18. Text mining adverse event reports

Various public database record adverse reactions to medical products. The free-text component of these data is of considerable interest to various parties. Key problems include: (1) automatic assignment of adverse event codes to the free text reports, (2) recovering the temporal sequence of the adverse events, and (3) mapping verbatim drug names to a canonical form. Lots of possible projects here.

19. Compare regularized logistic regression to random forests

Logistic regression is an old statistical method that has been around for a long time. Recent work has shown that logistic regression, suitably regularized, works as well as more trendy methods like boosted trees and support vector machines on very large-scale problems. There are a few possible projects here that could result in a nice paper.
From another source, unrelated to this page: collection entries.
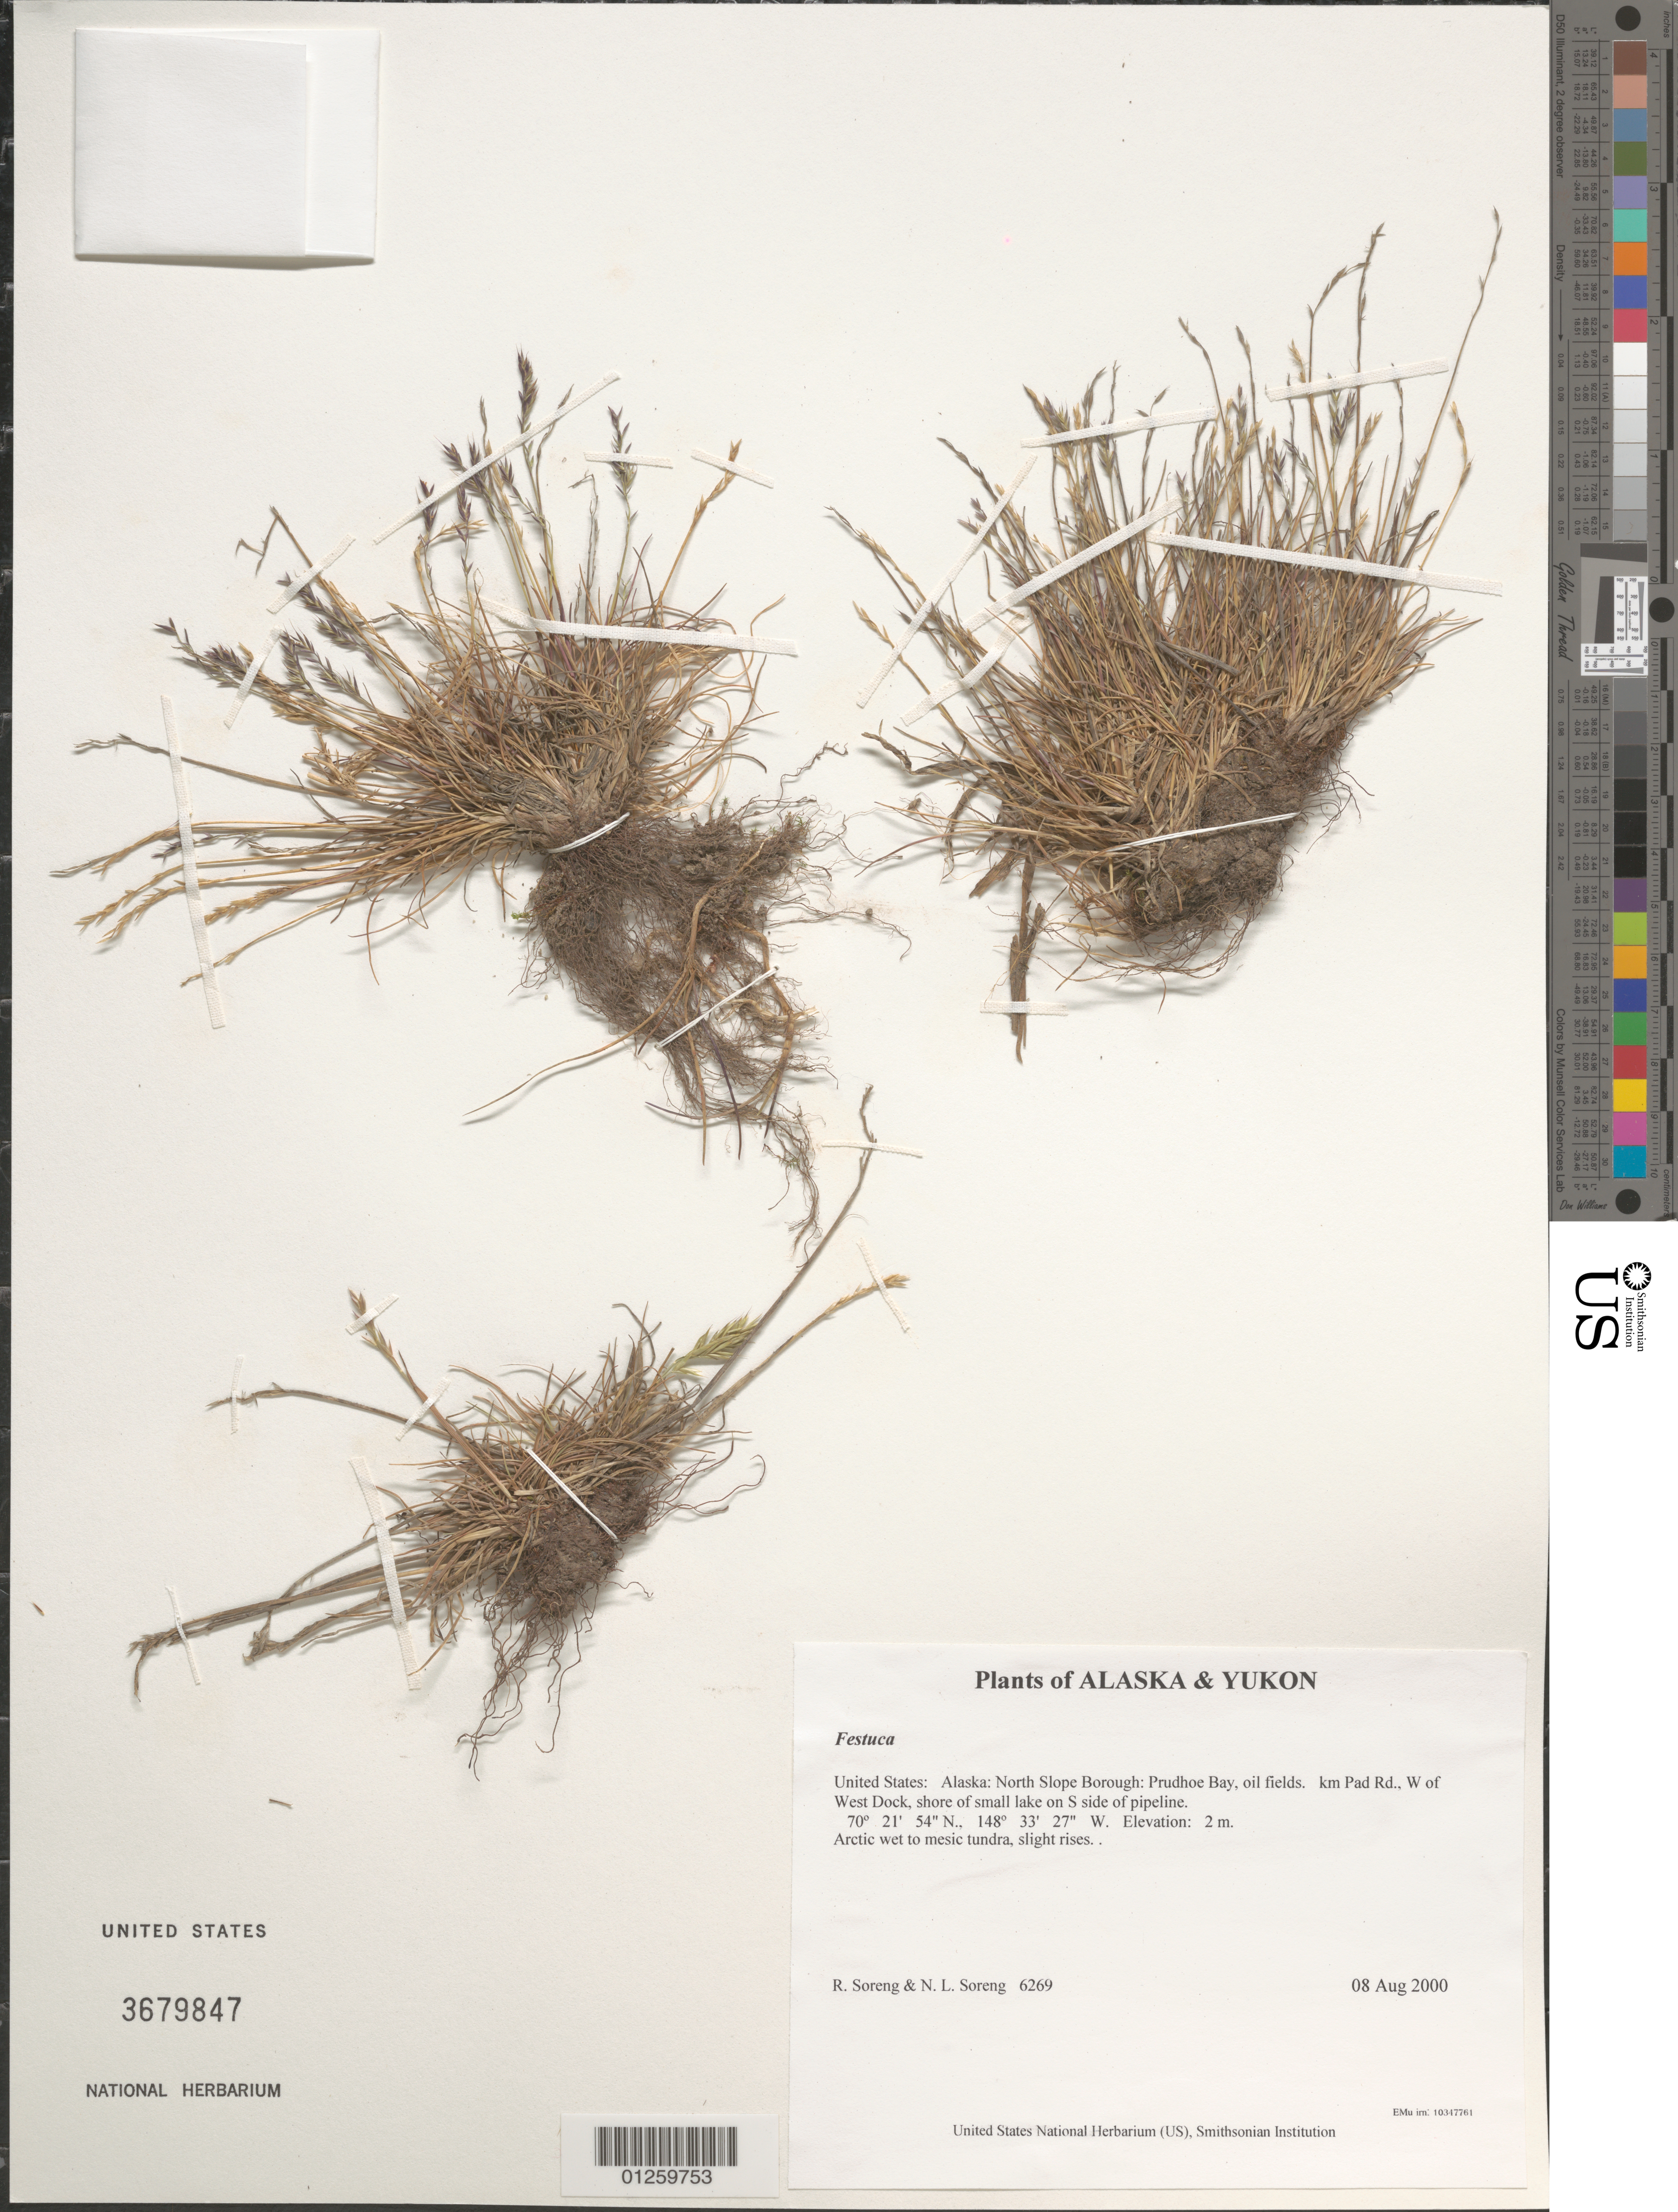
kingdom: Plantae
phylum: Tracheophyta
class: Liliopsida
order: Poales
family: Poaceae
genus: Festuca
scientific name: Festuca sp.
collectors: R. J. Soreng & N. L. Soreng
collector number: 6269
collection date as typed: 08 Aug 2000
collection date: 2000-08-08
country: United States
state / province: Alaska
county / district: North Slope Borough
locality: Prudhoe Bay, oil fields. km Pad Rd., W of West Dock, shore of small lake on S side of pipeline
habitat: Arctic wet to mesic tundra, slight rises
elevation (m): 2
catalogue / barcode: US 3679847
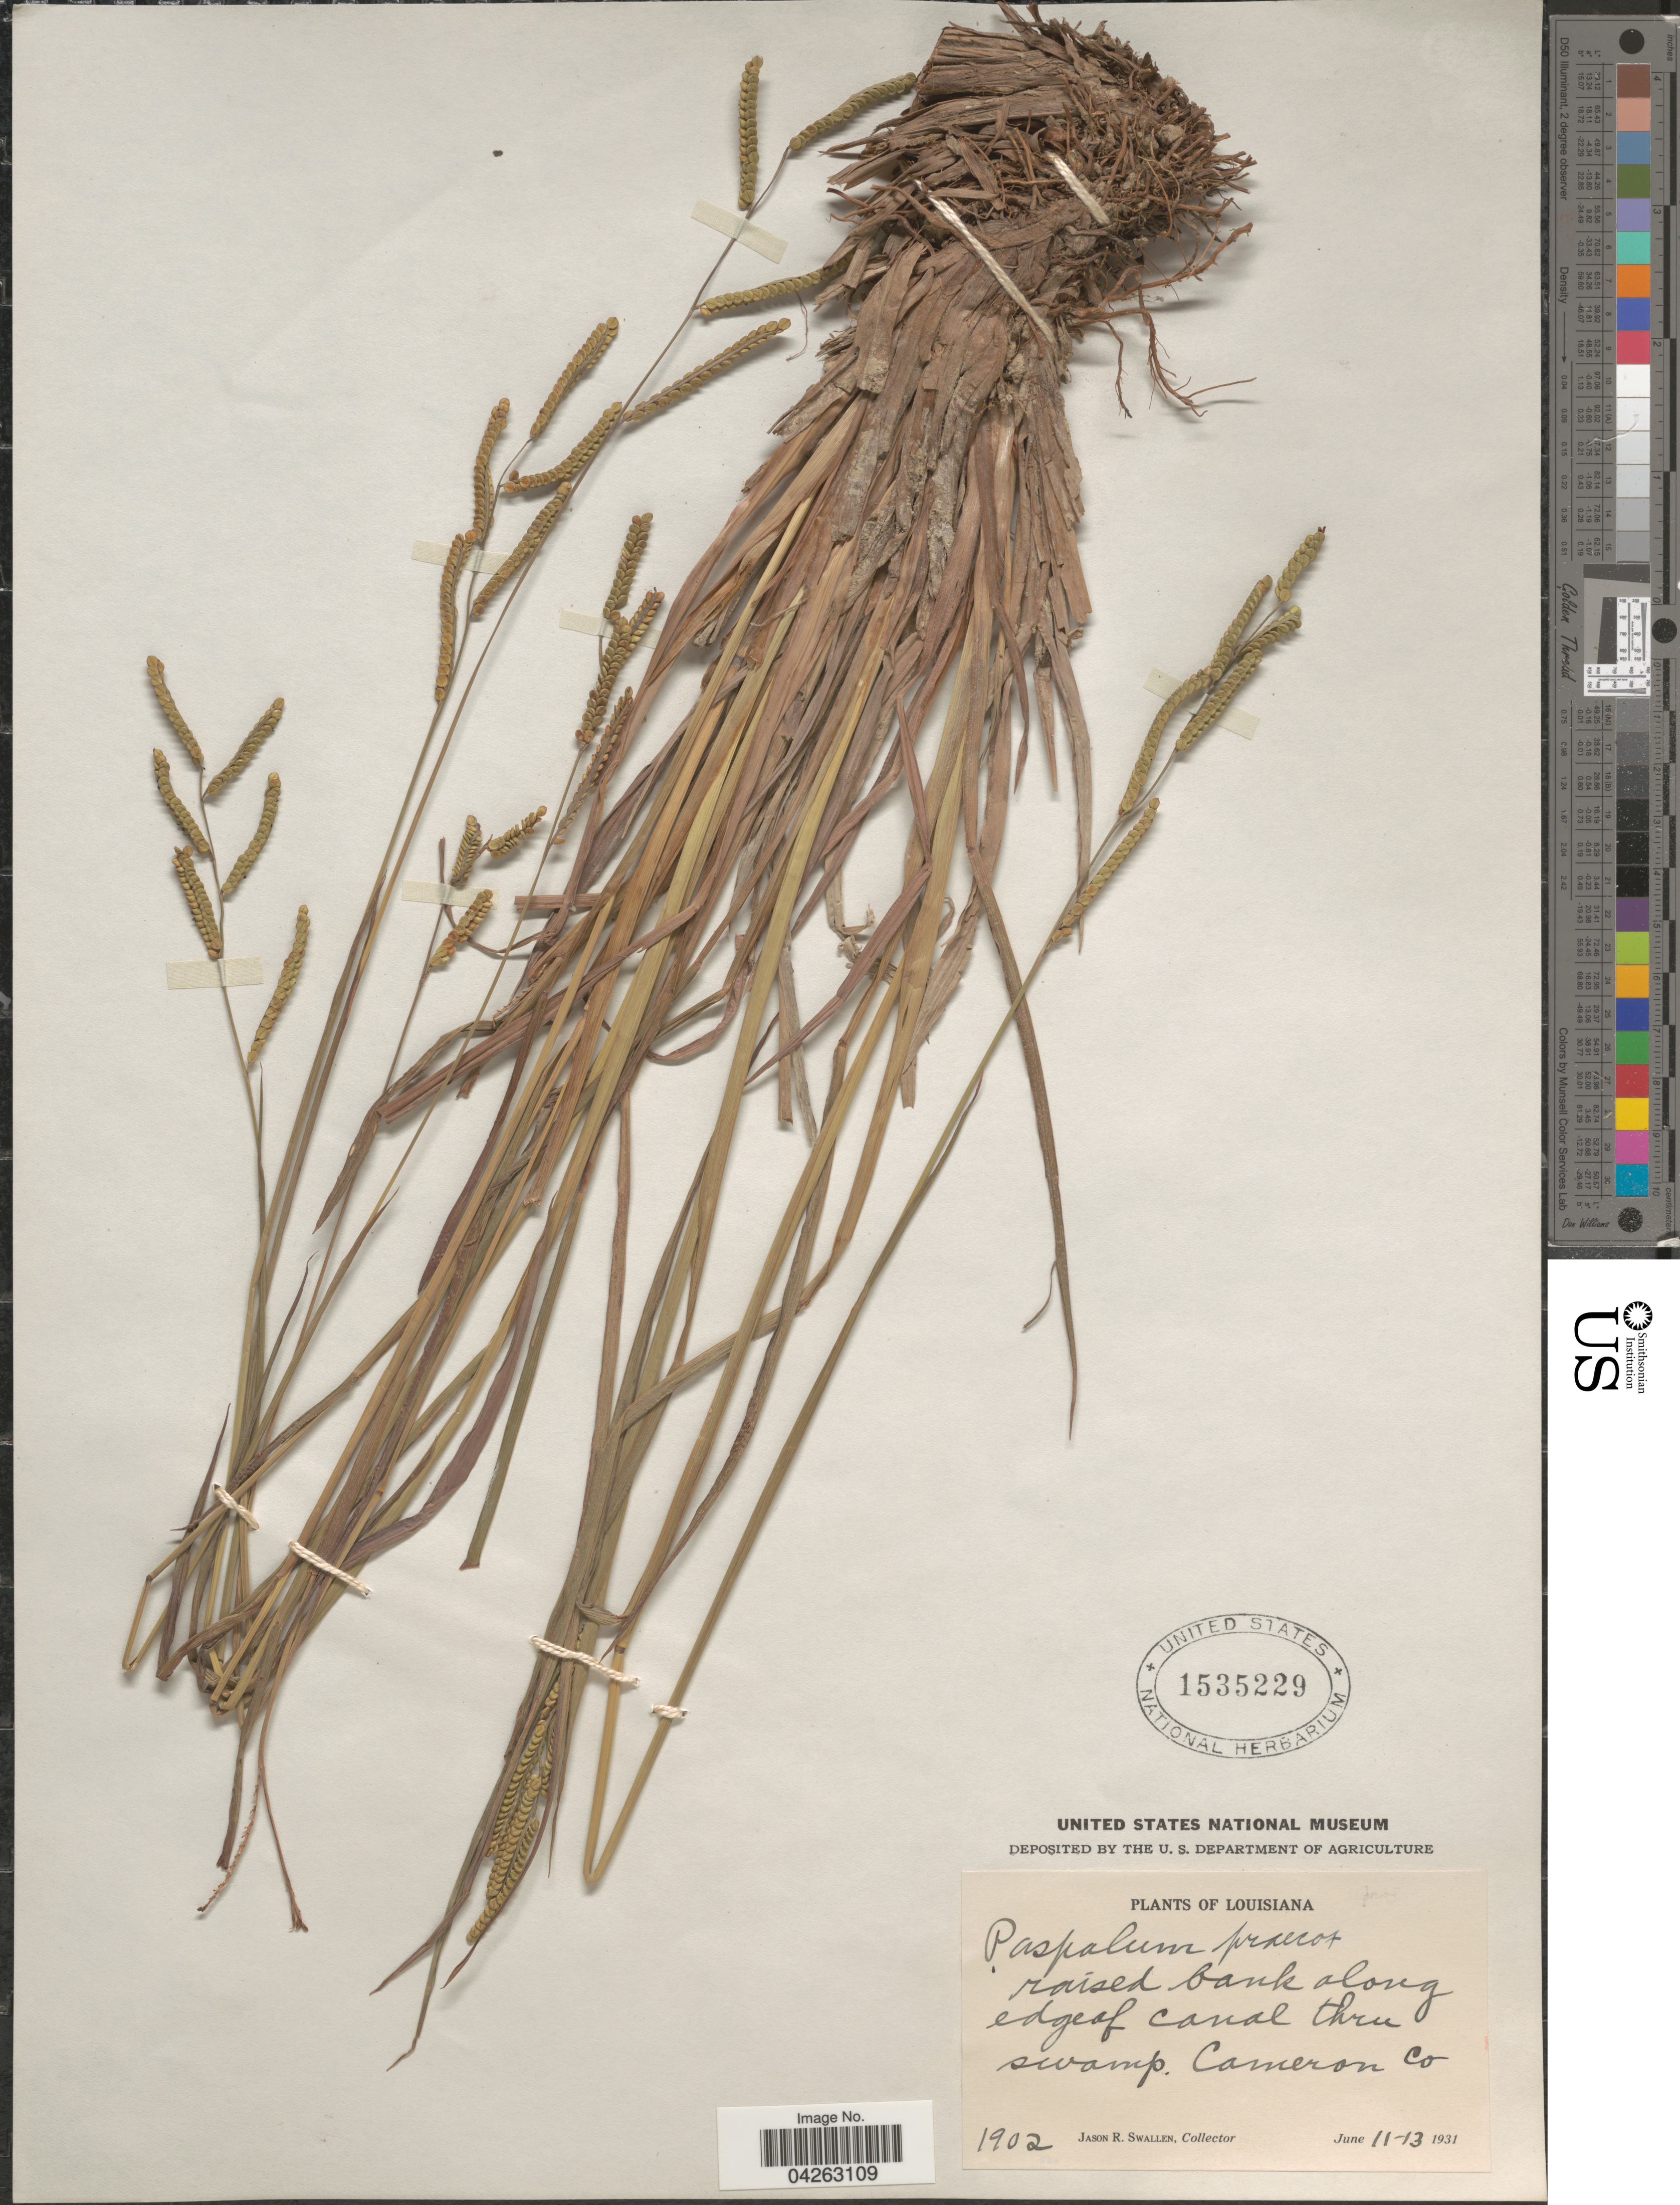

20. Location determination in wireless networks

The basic idea here is to try to figure out a user's physical location from the strengths of the signals to various access points. There is a lot of interest in this problem. Here is a web page on location determination. The papers by Bahl et al. describing the RADAR system are especially nice.

21. Orthographic analysis

Given a list of hispanic first and last names and a list of non-hispanic first and last names, build a predictive model that accuractely classifies future names as hispanic or non-hispanic.